3.5. Het Hof heeft verworpen belanghebbendes beroep op het gelijkheidsbeginsel, inhoudende dat de Staatssecretaris zijn beleid ten aanzien van warrantleningen, neergelegd in de Resolutie van 26 februari 1986, nr. 286-1547, BNB 1986/113, mede moet doen uitstrekken tot converteerbare obligaties. Het Hof heeft daartoe overwogen dat van gelijke gevallen geen sprake is, doordat als essentiëel verschil dadelijk aanwijsbaar is het vermogensrechtelijk zelfstandig karakter van de warrant vergeleken met het conversierecht.

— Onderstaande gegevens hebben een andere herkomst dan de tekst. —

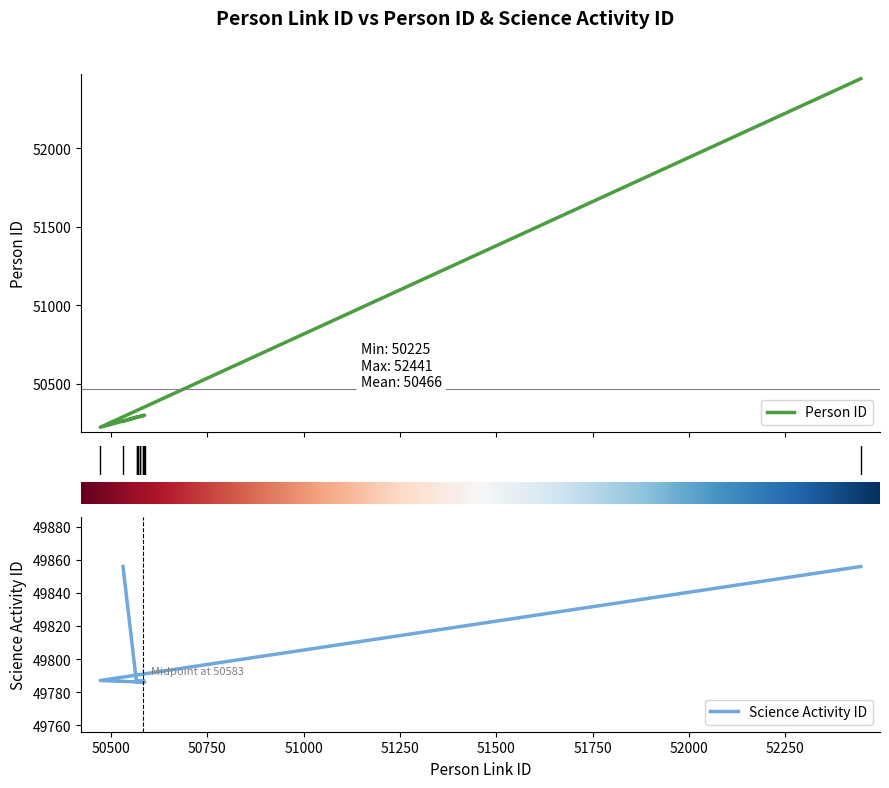

Between 10 and 52250, which is larger?

52250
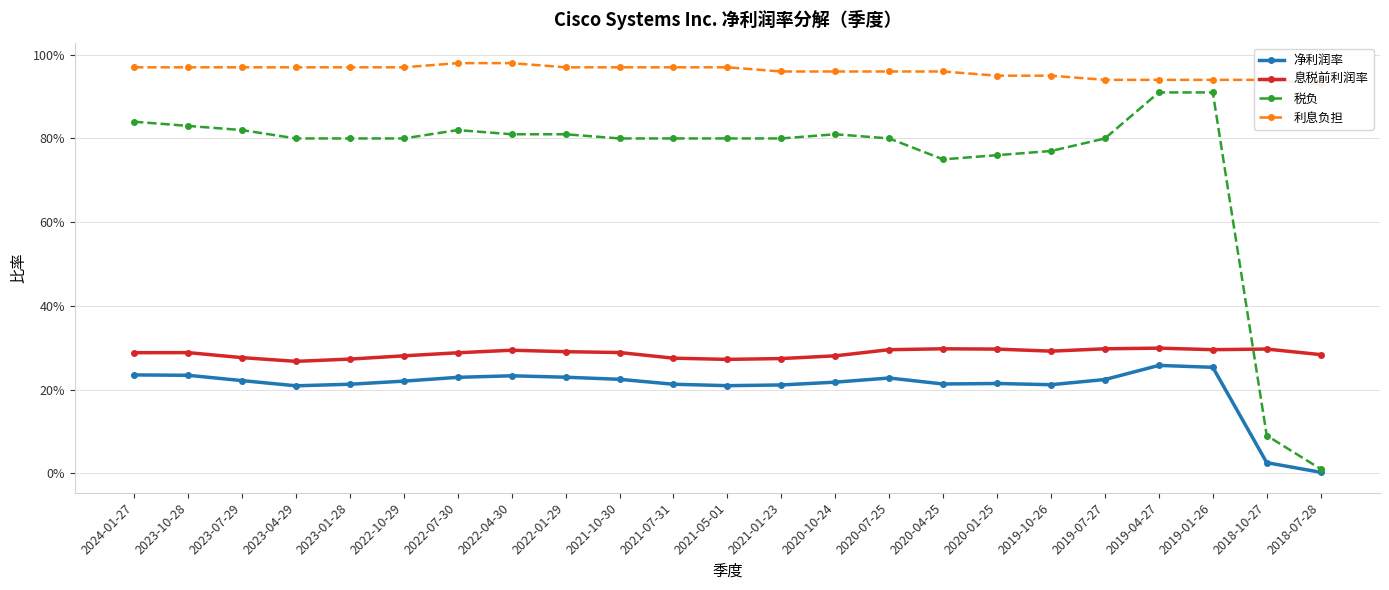

Which series has the widest spread of values?

税负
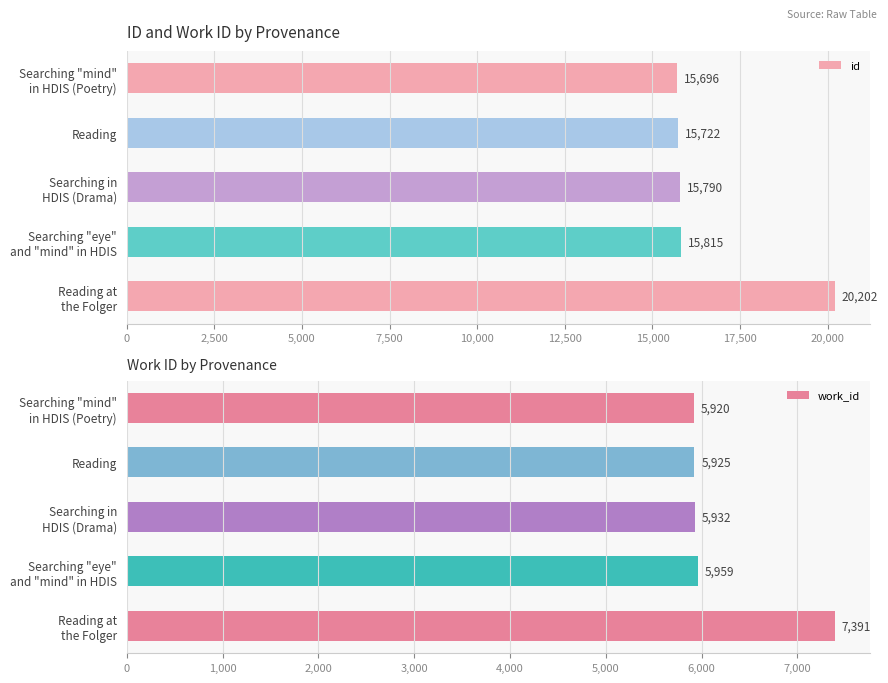

Reading left to right, transcribe all the data shown in this chart.

id: 15696	15722	15790	15815	20202
work_id: 5920	5925	5932	5959	7391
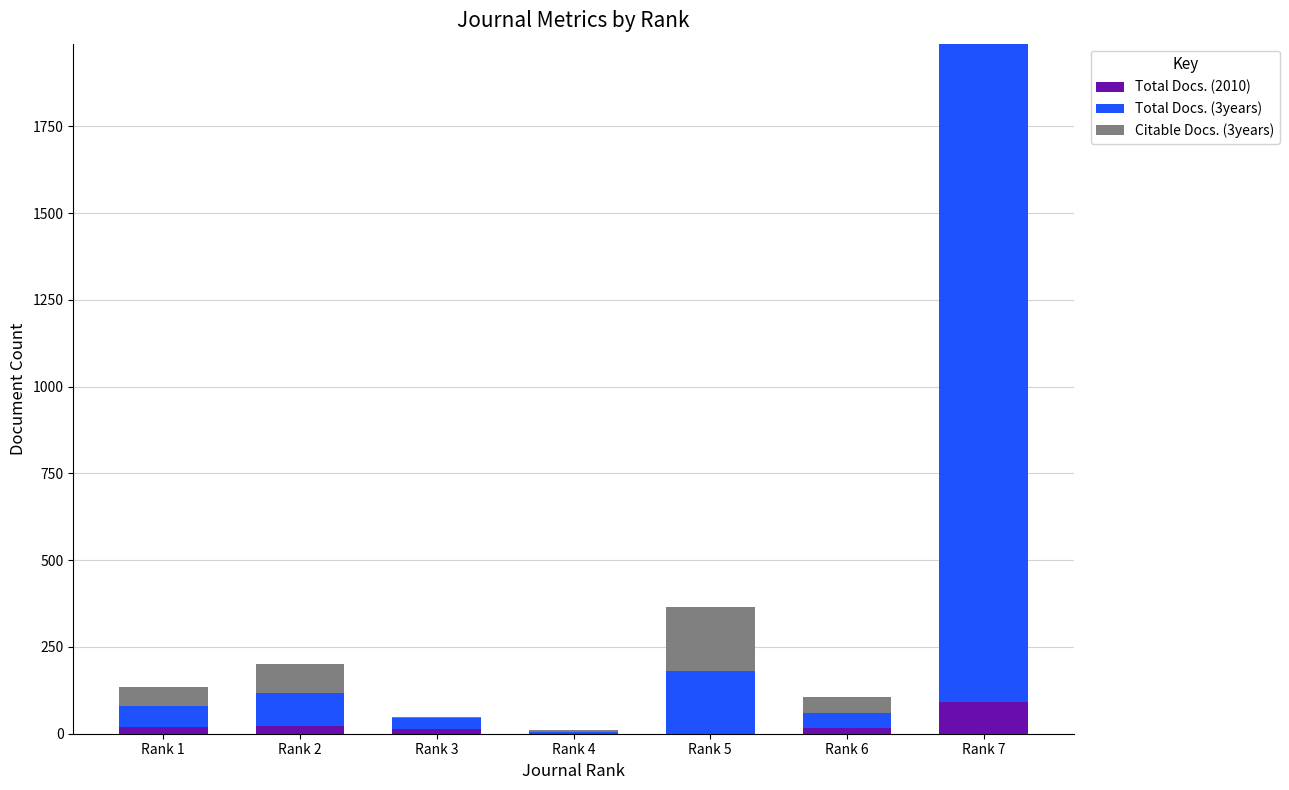

Which category has the highest value in the Total Docs. (2010) series?

Rank 7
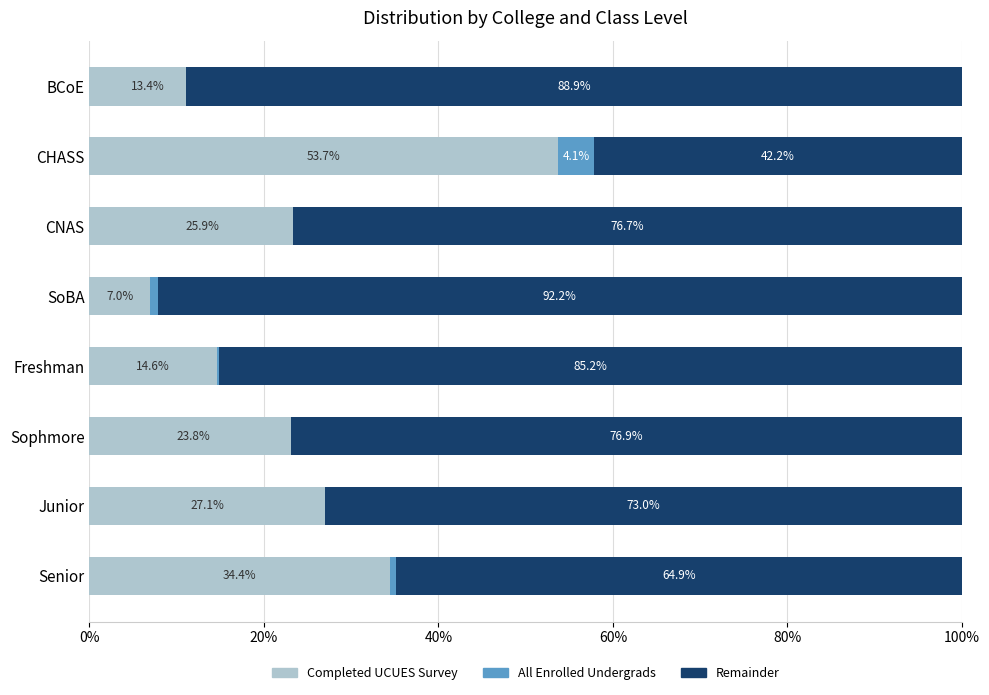

Rank the series at Junior from lowest to highest value.

All Enrolled Undergrads, Completed UCUES Survey, Remainder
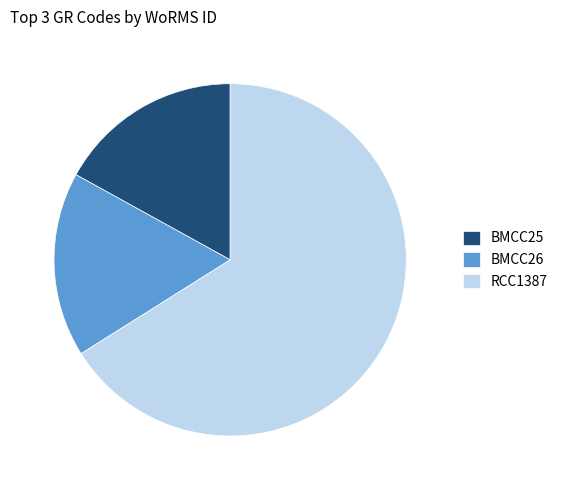

What is the majority slice?

RCC1387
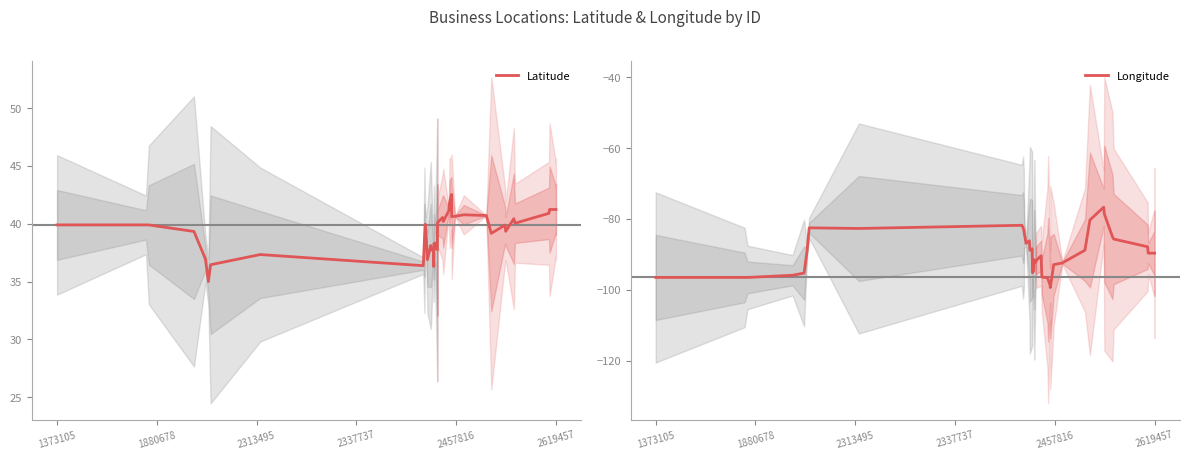

What is the lowest value of the Latitude series?

35.0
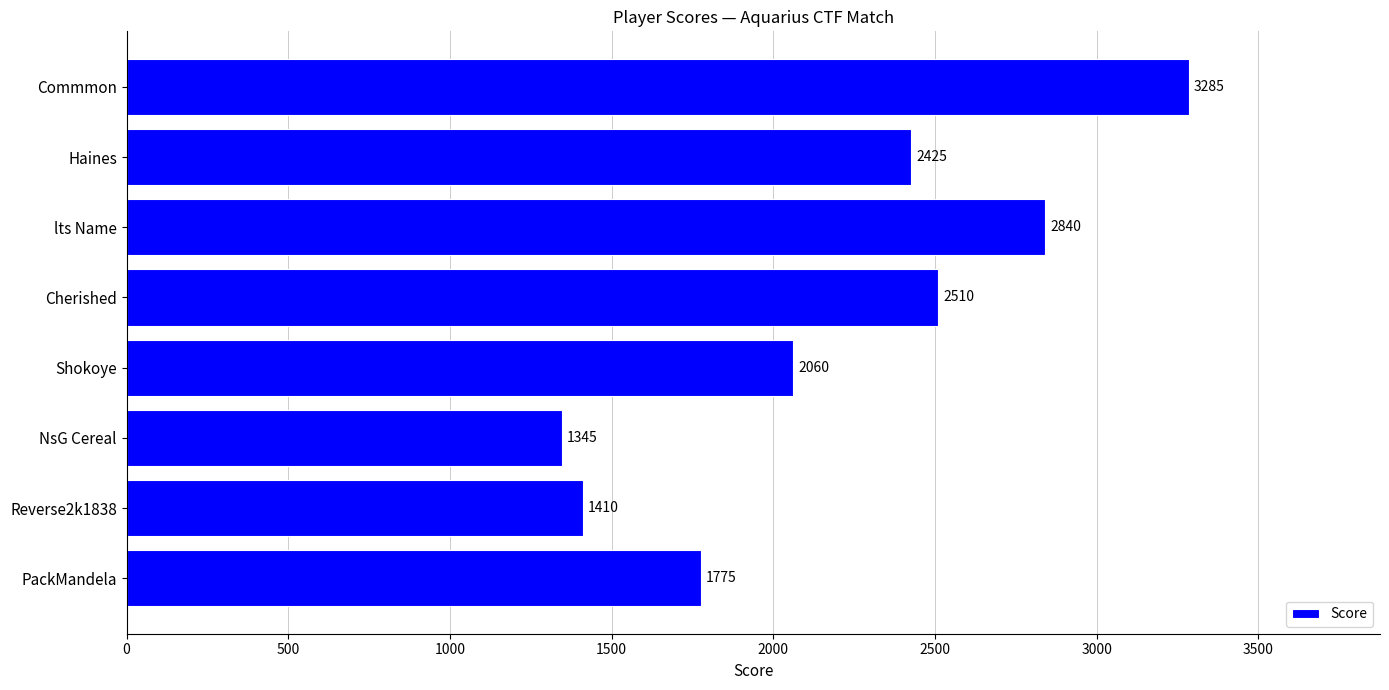

Count the number of data series in this chart.

1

3.6. Middel II, dat 's Hofs onder 3.5 weergegeven oordeel bestrijdt, kan evenmin tot cassatie leiden, aangezien 's Hofs oordeel juist is.
4. Proceskosten
De Hoge Raad acht geen termen aanwezig voor een veroordeling in de proceskosten als bedoeld in artikel 5a van de Wet administratieve rechtspraak belastingzaken.
5. Beslissing
De Hoge Raad verwerpt het beroep.
Dit arrest is op 19 juni 1996 vastgesteld door de vice-president R.J.J. Jansen als voorzitter en de raadsheren Van der Linde, Bellaart, Van der Putt-Lauwers en Van Brunschot, in tegenwoordigheid van de waarnemend griffier Van Hooff, en op die datum in het openbaar uitgesproken.